If GoogleFS was Google’s way of taking advantage of all of those terabytes of unreliable but affordable hard-drive storage across the planet, MapReduce was its strategy for conveniently using all of the processing power locked away in those PCs. Writing a program that runs on one computer is (fairly) easy. But how do you write one that can work on thousands, and keep scaling as you add new machines?

Programmers using MapReduce manage it by breaking down their tasks into two phases. The first involves taking an input and chopping it into lots of subproblems (each with their own result). The second phase involves taking all of the subproblems’ results, and reducing them down into a much smaller answer.
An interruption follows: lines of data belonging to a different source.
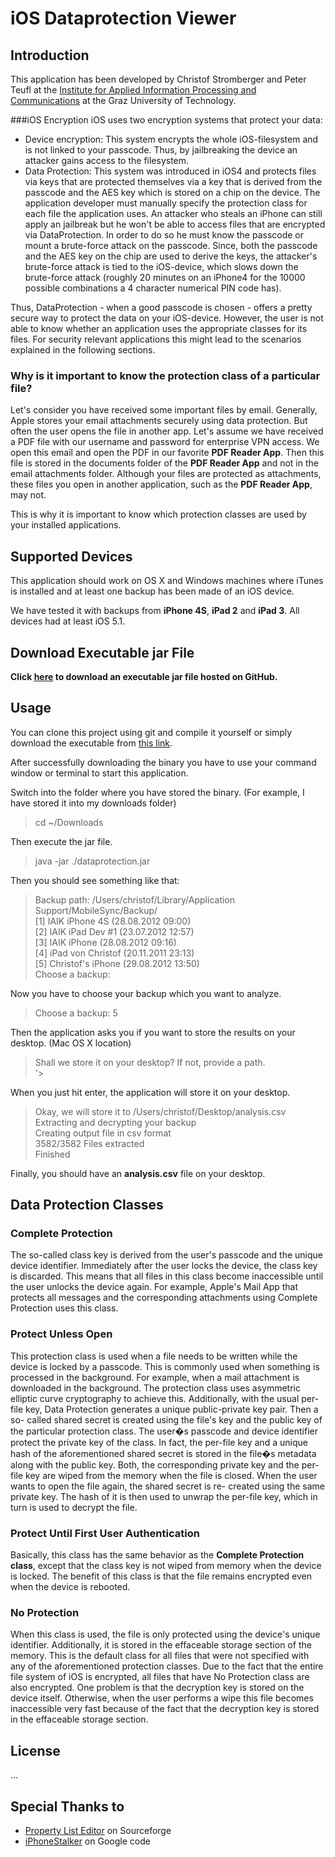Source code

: iOS Dataprotection Viewer
=========================

Introduction
------------

This application has been developed by Christof Stromberger and Peter Teufl 
at the [Institute for Applied Information Processing and Communications](http://www.iaik.at) 
at the Graz University of Technology.

###iOS Encryption
iOS uses two encryption systems that protect your data:
* Device encryption: This system encrypts the whole iOS-filesystem and is not linked to your passcode. Thus, by jailbreaking the device an attacker gains access to the filesystem.
* Data Protection: This system was introduced in iOS4 and protects files via keys that are protected themselves via a key that is derived from the passcode and the AES key which is stored on a chip on the device. The application developer must manually specify the protection class for each file the application uses. An attacker who steals an iPhone can still apply an jailbreak but he won't be able to access files that are encrypted via DataProtection. In order to do so he must know the passcode or mount a brute-force attack on the passcode. Since, both the passcode and the AES key on the chip are used to derive the keys, the attacker's brute-force attack is tied to the iOS-device, which slows down the brute-force attack (roughly 20 minutes on an iPhone4 for the 10000 possible combinations a 4 character numerical PIN code has).

Thus, DataProtection - when a good passcode is chosen - offers a pretty secure way to protect the data on your iOS-device. However, the user is not able to know whether an application uses the appropriate classes for its files. For security relevant applications this might lead to the scenarios explained in the following sections.

### Why is it important to know the protection class of a particular file?

Let's consider you have received some important files by email. Generally, 
Apple stores your email attachments securely using data protection. But 
often the user opens the file in another app. 
Let's assume we have received a PDF file with our username and password for 
enterprise VPN access. We open this email and open the PDF in our favorite 
**PDF Reader App**. Then this file is stored in the documents folder of the 
**PDF Reader App** and not in the email attachments folder. Although your 
files are protected as attachments, these files you open in another application, 
such as the **PDF Reader App**, may not.

This is why it is important to know which protection classes are used by 
your installed applications.



Supported Devices
----------------
This application should work on OS X and Windows machines where iTunes is 
installed and at least one backup has been made of an iOS device.

We have tested it with backups from **iPhone 4S**, **iPad 2** 
and **iPad 3**. All devices had at least iOS 5.1.

## Download Executable jar File
**Click [here](https://github.com/downloads/ciso/ios-dataprotection/dataprotection.jar) to download an executable jar file hosted on GitHub.**

## Usage
You can clone this project using git and compile it yourself or simply download 
the executable from [this link](https://github.com/downloads/ciso/ios-dataprotection/dataprotection.jar).

After successfully downloading the binary you have to use your command window or terminal to 
start this application.

Switch into the folder where you have stored the binary. (For example, I have stored it into my downloads folder)
> cd ~/Downloads

Then execute the jar file.
> java -jar ./dataprotection.jar

Then you should see something like that:
> Backup path: /Users/christof/Library/Application Support/MobileSync/Backup/  
> [1] IAIK iPhone 4S (28.08.2012 09:00)  
> [2] IAIK iPad Dev #1 (23.07.2012 12:57)  
> [3] IAIK iPhone (28.08.2012 09:16)  
> [4] iPad von Christof (20.11.2011 23:13)  
> [5] Christof's iPhone (29.08.2012 13:50)  
> Choose a backup: 

Now you have to choose your backup which you want to analyze.
> Choose a backup: 5

Then the application asks you if you want to store the results on your desktop. (Mac OS X location)
> Shall we store it on your desktop? If not, provide a path.  
> '> 

When you just hit enter, the application will store it on your desktop.
> Okay, we will store it to /Users/christof/Desktop/analysis.csv  
> Extracting and decrypting your backup  
> Creating output file in csv format  
> 3582/3582 Files extracted  
> Finished  

Finally, you should have an **analysis.csv** file on your desktop.

## Data Protection Classes

### Complete Protection
The so-called class key is derived from the user's passcode and the unique device identifier. 
Immediately after the user locks the device, the class key is discarded. 
This means that all files in this class become inaccessible until the 
user unlocks the device again. For example, Apple's Mail App that 
protects all messages and the corresponding attachments using 
Complete Protection uses this class.

### Protect Unless Open
This protection class is used when a file needs to be written while 
the device is locked by a passcode. This is commonly used when something 
is processed in the background. For example, when a mail attachment is downloaded 
in the background. The protection class uses asymmetric elliptic curve cryptography 
to achieve this. Additionally, with the usual per-file key, Data Protection generates 
a unique public-private key pair. Then a so- called shared secret is created using the 
file's key and the public key of the particular protection class. The user�s passcode 
and device identifier protect the private key of the class. In fact, the per-file 
key and a unique hash of the aforementioned shared secret is stored in the file�s 
metadata along with the public key. Both, the corresponding private key and the 
per-file key are wiped from the memory when the file is closed. When the user 
wants to open the file again, the shared secret is re- created using the same 
private key. The hash of it is then used to unwrap the per-file key, which 
in turn is used to decrypt the file.

### Protect Until First User Authentication
Basically, this class has the same behavior as 
the **Complete Protection class**, except that the class key is not wiped 
from memory when the device is locked. The benefit of this class is that 
the file remains encrypted even when the device is rebooted.

### No Protection
When this class is used, 
the file is only protected using the device's unique identifier. 
Additionally, it is stored in the effaceable storage section of the memory. 
This is the default class for all files that were not specified with any 
of the aforementioned protection classes. Due to the fact that the entire 
file system of iOS is encrypted, all files that have No Protection class 
are also encrypted. One problem is that the decryption key is stored on 
the device itself. Otherwise, when the user performs a wipe this file 
becomes inaccessible very fast because of the fact that the decryption 
key is stored in the effaceable storage section.

## License
...


## Special Thanks to
- [Property List Editor](http://sourceforge.net/projects/plist/files/lib/) on Sourceforge
- [iPhoneStalker](http://code.google.com/p/iphonestalker/) on Google code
The trick is that the subproblems can count in the millions, and can be spread across as few or as many PCs in Google’s server armoury; and that final result can be as simple as a single figure, and delivered to just one person. So it is scalable for computers, but also comprehensible for the mere humans trying to gather the results.

Finally, we have BigTable. If GoogleFS is for saving files, and MapReduce is for running programs, BigTable is Google’s solution to storing lots of data.

Like its siblings, BigTable does not quite work like a standard database such as Microsoft Access or Oracle. As with MapReduce, it demands that its programmers use a far simpler model for handling their data. But as the name suggests, BigTable scales – well enough that the billions of e-mails in Google’s Gmail service and the millions of videos on YouTube depend on it.

It is software like this that gives Google the leeway to be quite haphazard behind its calm exterior. All of them are designed to collapse relatively gracefully. If you haven’t seen a database error or a “file missing” error when accessing Google, it’s not because things haven’t been going wrong behind the scenes.

When the application handling your Gmail requests dies horribly (and it does), you don’t see a crash because Google instantly switches you to another computer, running in another data centre.

That computer is pulling data from the same filing system and the same fault-resilient database.

And because the lag in switching machines is smaller than the giant pauses between you clicking a button on Gmail and getting an answer across the web, you barely notice it.

There are many attempts by enterprising coders to reproduce these programs outside Google.

But if you want to mimic Google’s success, perhaps you shouldn’t try to copy the software but to understand what led to that software and what Google has learned from it.

The internet is not about reliability and it’s not about speed. It’s about coping with the unreliability of computers and taking advantage of the relative sloth of modern internet connections.

Google may look great from the outside but, like a magician, if you want to know how it pulls off that trick, you need to stop watching the results and start looking at the frantic action behind the curtain.

When you look into that, this internet giant’s monopoly starts looking rather more vulnerable.